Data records

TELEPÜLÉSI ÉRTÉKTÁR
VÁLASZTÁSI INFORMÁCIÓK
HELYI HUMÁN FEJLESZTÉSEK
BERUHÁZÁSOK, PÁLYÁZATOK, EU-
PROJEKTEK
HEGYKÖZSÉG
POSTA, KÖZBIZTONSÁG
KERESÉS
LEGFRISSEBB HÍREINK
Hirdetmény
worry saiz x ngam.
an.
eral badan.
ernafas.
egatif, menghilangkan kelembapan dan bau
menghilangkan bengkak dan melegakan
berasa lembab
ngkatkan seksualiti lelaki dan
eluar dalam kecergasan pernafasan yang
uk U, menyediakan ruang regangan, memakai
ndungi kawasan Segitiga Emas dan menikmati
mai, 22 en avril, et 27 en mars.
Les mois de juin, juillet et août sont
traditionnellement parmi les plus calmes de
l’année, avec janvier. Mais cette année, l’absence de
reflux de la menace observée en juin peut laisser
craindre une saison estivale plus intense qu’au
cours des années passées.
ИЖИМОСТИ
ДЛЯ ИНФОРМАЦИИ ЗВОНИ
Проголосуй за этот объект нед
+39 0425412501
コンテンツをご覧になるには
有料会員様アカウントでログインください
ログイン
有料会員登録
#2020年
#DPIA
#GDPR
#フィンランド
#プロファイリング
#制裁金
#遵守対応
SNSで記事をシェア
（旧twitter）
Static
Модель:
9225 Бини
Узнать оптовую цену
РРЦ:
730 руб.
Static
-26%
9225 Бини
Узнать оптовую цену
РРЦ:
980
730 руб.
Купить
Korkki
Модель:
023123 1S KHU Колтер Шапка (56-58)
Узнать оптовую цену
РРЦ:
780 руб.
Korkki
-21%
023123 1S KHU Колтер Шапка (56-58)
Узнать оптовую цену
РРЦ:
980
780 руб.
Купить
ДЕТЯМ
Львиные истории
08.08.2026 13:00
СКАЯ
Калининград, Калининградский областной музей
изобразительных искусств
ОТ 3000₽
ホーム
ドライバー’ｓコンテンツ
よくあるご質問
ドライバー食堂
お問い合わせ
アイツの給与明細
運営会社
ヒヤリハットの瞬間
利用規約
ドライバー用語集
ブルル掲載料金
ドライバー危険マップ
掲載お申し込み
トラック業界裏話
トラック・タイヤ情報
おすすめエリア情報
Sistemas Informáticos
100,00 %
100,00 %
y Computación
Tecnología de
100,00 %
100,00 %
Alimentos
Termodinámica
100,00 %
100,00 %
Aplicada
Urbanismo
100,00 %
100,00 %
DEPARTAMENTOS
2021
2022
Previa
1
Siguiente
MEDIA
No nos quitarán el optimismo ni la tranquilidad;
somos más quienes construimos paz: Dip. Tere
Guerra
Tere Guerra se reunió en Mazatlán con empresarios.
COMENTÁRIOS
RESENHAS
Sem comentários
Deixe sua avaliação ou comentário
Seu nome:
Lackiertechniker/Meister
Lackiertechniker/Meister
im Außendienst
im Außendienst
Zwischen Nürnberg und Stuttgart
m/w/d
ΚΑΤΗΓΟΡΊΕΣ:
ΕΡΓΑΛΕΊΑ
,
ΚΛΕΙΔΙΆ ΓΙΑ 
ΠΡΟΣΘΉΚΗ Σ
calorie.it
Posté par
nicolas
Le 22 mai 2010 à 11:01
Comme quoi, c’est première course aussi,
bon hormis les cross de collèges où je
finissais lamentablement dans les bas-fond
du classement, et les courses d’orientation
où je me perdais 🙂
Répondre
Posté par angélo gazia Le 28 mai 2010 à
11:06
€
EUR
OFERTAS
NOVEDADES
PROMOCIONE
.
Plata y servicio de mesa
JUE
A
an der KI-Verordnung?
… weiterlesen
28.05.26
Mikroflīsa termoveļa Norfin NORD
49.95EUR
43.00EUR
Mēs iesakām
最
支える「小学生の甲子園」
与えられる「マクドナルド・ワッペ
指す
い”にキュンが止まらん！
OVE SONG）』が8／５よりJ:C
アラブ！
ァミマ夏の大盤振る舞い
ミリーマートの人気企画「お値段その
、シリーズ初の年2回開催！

EXERCISE GOAL - Wherever a line above contains the string "Posté", copy that line.

YOUR SOLUTION -
Posté par
Posté par angélo gazia Le 28 mai 2010 à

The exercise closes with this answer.